QA Revolution

Top 5 Mistakes for New Agile Teams

new agile teamsNew agile teams make lots of mistakes, and if you have been a part of any agile team there are many things that the team works through to improve.  Our current agile team has been together for about 6 months and we worked hard together to overcome some of the following mistakes.  It is important to have consistency with the team and to have a solid process so that you can operate efficiently as a team.

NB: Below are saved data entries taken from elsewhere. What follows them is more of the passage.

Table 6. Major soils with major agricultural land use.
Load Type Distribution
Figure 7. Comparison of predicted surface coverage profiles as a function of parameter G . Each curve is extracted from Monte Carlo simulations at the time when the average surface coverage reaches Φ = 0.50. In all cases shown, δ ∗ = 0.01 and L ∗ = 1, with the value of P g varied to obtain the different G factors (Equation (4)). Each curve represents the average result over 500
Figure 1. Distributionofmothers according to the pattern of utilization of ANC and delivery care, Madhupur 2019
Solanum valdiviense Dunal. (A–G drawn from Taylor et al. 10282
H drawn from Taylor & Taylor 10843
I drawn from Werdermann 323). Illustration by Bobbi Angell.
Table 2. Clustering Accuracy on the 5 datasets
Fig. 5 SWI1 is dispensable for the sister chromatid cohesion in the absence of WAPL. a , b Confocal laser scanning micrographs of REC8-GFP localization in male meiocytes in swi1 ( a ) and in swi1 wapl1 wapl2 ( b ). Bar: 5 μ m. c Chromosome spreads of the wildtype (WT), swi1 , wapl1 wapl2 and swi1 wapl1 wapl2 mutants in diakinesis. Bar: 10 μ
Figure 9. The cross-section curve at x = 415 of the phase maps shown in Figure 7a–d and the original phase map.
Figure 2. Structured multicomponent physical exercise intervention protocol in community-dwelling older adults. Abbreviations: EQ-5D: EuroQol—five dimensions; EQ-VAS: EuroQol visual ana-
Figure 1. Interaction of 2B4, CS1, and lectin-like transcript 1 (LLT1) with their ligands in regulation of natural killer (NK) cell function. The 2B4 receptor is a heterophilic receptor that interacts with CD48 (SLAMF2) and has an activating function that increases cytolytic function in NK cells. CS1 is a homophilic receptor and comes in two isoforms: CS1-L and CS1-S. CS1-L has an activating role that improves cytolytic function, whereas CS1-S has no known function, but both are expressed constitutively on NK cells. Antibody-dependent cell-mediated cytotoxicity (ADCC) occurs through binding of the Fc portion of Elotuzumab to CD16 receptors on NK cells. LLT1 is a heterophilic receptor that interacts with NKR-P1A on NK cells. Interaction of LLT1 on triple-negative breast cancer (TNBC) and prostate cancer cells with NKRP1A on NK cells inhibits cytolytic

Top 5 Mistakes for New Agile Teams

  1.  Poor communication.  Our team is distributed in three locations, so communication is harder than having everyone working side by side.  There have been several sprints where our communication is very good, but when we often struggle, it is mostly due to poor communication.  In order to deal with this issue, we have started creating a story card that documents the requirements and then we review the story card document in a short 30 minute meeting to ensure everyone is on the same page.  This seems to help solve the major communication issues in regard to what needs to be built.
  2. Poor planning.  New agile teams need sufficient time for planning.  Just because you are on an agile team, it doesn’t mean you can throw planning out the window.  In fact, because you have shorter iterations, you planning needs to be a lot better.  We have a planning session at the beginning of the sprint where we commit to the stories we are going to complete and add the sub tasks for the activities that need to be worked on.
  3. Poor estimates.  New agile teams really struggle with providing estimates for stories.  The first few sprints are really brutal because the resources only think about their specific tasks.  Poor estimates can yield disaster for sprint velocity.  Over a period of time, the agile team gets much better at estimates and the teams get it together usually after 3-4 sprints.  The team will be able to consistently point a story and give it the same value.
  4. Disregard agile basics.  It is really important to get the agile basics right.  Daily stand-ups, retrospectives, and sprint planning are non-negotiable.  The daily stand-up should last no longer than 15 minutes.  I hear horror stories of daily stand-ups lasting 30 minutes or more and this is unacceptable.  Retrospectives provide really good information.  I ask my team to provide 1 thing that we can do better as a team and we try to do that well and before you know it, we have made really good progress over 6 months.
  5. Issues with team dynamics.  New agile teams take time to come together.  It is important that the team works together and collaborates.  The teams who can put their ego’s aside for the benefit of the team will be much more successful.  Teams need to be able to work as a unit and not work as individuals.  The team needs to take advantage of individual strengths and make the most of those.

I hope your new agile teams can work through any issues that are encountered.  If you can have a strong agile process and make sure every team member understands what they are responsible for and cover the agile basics, your organization will be successful.